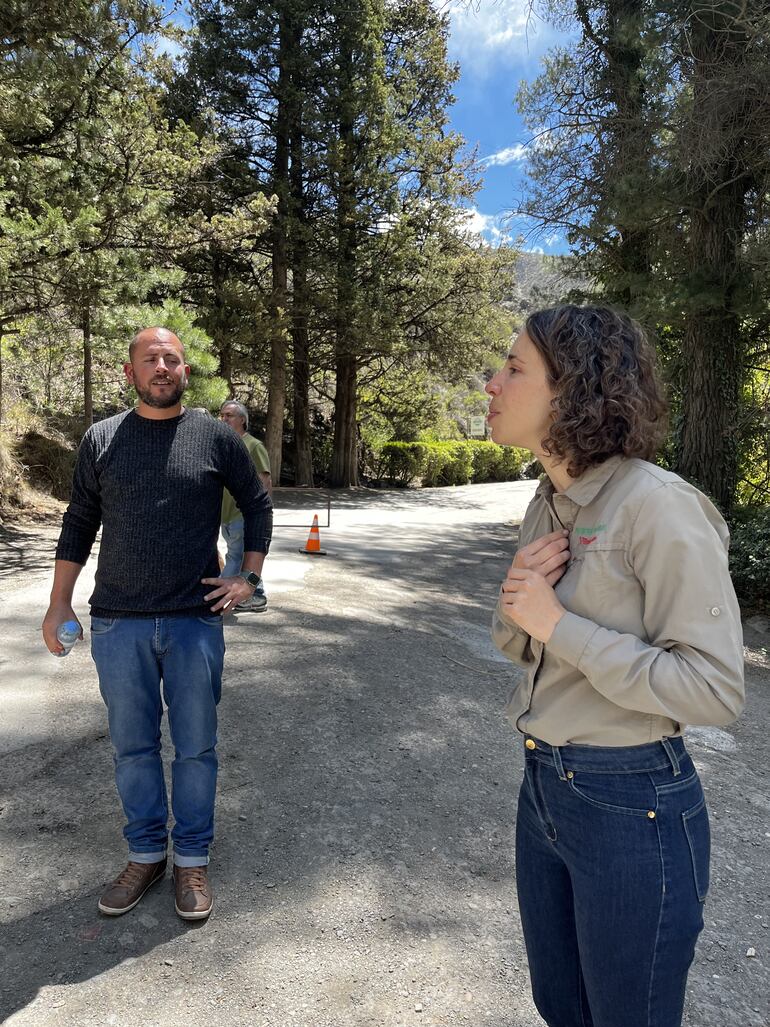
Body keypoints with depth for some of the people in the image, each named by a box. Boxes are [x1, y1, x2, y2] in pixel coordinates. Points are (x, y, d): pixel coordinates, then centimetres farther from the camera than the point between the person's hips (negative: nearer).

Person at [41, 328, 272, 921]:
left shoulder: (215, 438, 0)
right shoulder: (101, 440, 4)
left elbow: (258, 504, 10)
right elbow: (79, 525, 10)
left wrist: (250, 576, 2)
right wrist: (59, 605, 8)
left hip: (196, 621, -1)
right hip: (119, 624, 2)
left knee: (196, 747, 8)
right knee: (133, 747, 12)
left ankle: (193, 860, 26)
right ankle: (147, 855, 31)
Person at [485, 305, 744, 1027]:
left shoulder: (658, 504, -21)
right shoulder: (547, 505, 3)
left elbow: (713, 689, -23)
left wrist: (557, 624, -22)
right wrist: (513, 605, -10)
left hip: (633, 809, -7)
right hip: (543, 787, 8)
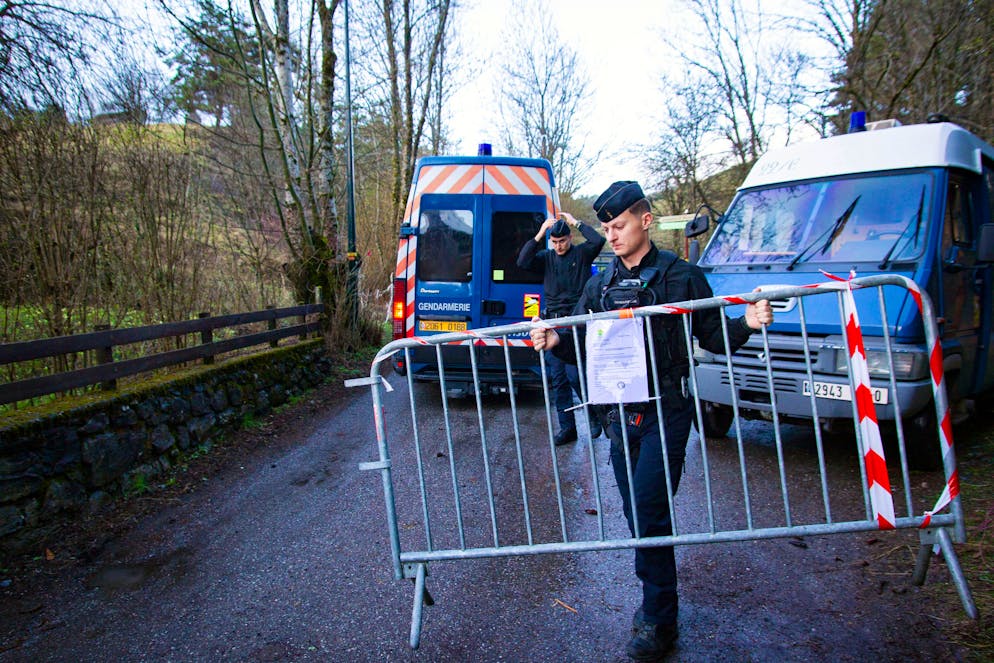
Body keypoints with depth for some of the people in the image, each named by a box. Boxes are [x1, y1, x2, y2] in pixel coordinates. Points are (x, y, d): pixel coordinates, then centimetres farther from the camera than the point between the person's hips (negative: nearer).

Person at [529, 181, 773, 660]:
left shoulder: (680, 276, -3)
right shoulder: (600, 284, 10)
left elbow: (713, 338, 1)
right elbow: (582, 347, 13)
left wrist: (747, 323, -18)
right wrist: (555, 342, -7)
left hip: (665, 410, -5)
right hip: (620, 412, 5)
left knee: (649, 511, -7)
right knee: (636, 513, 13)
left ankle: (658, 621, 9)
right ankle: (655, 599, 31)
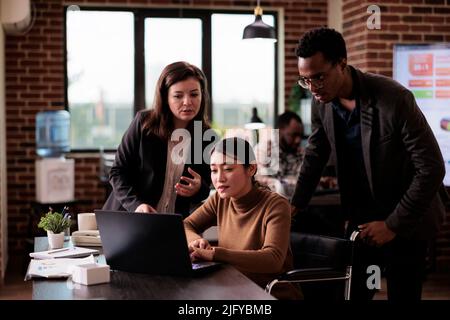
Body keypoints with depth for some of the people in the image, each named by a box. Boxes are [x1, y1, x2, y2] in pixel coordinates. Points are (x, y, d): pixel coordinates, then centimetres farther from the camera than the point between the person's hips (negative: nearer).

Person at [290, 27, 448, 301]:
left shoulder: (394, 99, -25)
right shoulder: (322, 102, -7)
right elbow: (316, 155, 10)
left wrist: (393, 225, -19)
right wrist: (297, 205, 2)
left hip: (405, 220, -5)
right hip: (362, 217, 5)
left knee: (402, 294, 3)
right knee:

● ● ● ●

## Required action
Put every line of the rows above into a numbered list, skipping blank lines. Leave the pictures out of your answer.

## Answer area
1. Body keypoints with depth for some of the people in the image, each named by a box. Boxes are [x1, y1, x2, y2] in pixel coordinates. Points are (x, y, d): pixel coordinates, then centimetres farther from the camera than the point between the person's hips (negative: nearer).
2. Person at [41, 328, 272, 921]:
3. left shoulder: (215, 438, 0)
4. right shoulder: (101, 440, 4)
5. left elbow: (258, 504, 10)
6. right elbow: (79, 525, 10)
7. left wrist: (250, 576, 2)
8. right wrist: (59, 605, 8)
9. left hip: (196, 621, -1)
10. right hip: (119, 624, 2)
11. left knee: (196, 747, 8)
12. right knee: (133, 747, 12)
13. left ankle: (193, 860, 26)
14. right ankle: (147, 855, 31)
15. Person at [485, 305, 744, 1027]:
16. left shoulder: (658, 504, -21)
17. right shoulder: (547, 505, 3)
18. left elbow: (713, 689, -23)
19. left wrist: (557, 624, -22)
20. right wrist: (513, 605, -10)
21. left hip: (633, 809, -7)
22. right hip: (543, 787, 8)
23. Body keypoints with depth for some of the people in the image, each named by a box. Boxes are [x1, y1, x2, y2] in pixel coordinates. Points are (x, y, d): pixel coordinates, then centimetres farther from the camera than the point between the person's hips (negative: nearer).
24. Person at [529, 181, 773, 660]:
25. left shoulder: (680, 276, -3)
26. right shoulder: (600, 284, 10)
27. left elbow: (713, 338, 1)
28. right elbow: (582, 347, 13)
29. left wrist: (747, 323, -18)
30. right wrist: (555, 342, -7)
31. left hip: (665, 410, -5)
32. right hip: (620, 412, 5)
33. left knee: (649, 511, -7)
34. right knee: (636, 513, 13)
35. left ankle: (658, 621, 9)
36. right ankle: (655, 599, 31)
37. Body keypoints with depth for some of the people in the image, each named by a box. Boxes are [x1, y1, x2, y2] in pixel coordinates. Points are (x, y, d): pixel coordinates, then centimetres farther from the camera than the point between the person's hips (negative: nearer).
38. Person at [290, 27, 448, 301]:
39. left shoulder: (394, 99, -25)
40. right shoulder: (322, 102, -7)
41. right elbow: (316, 155, 10)
42. left wrist: (393, 225, -19)
43. right wrist: (297, 205, 2)
44. left hip: (405, 220, -5)
45. right hip: (362, 217, 5)
46. left knee: (402, 294, 3)
47. right knee:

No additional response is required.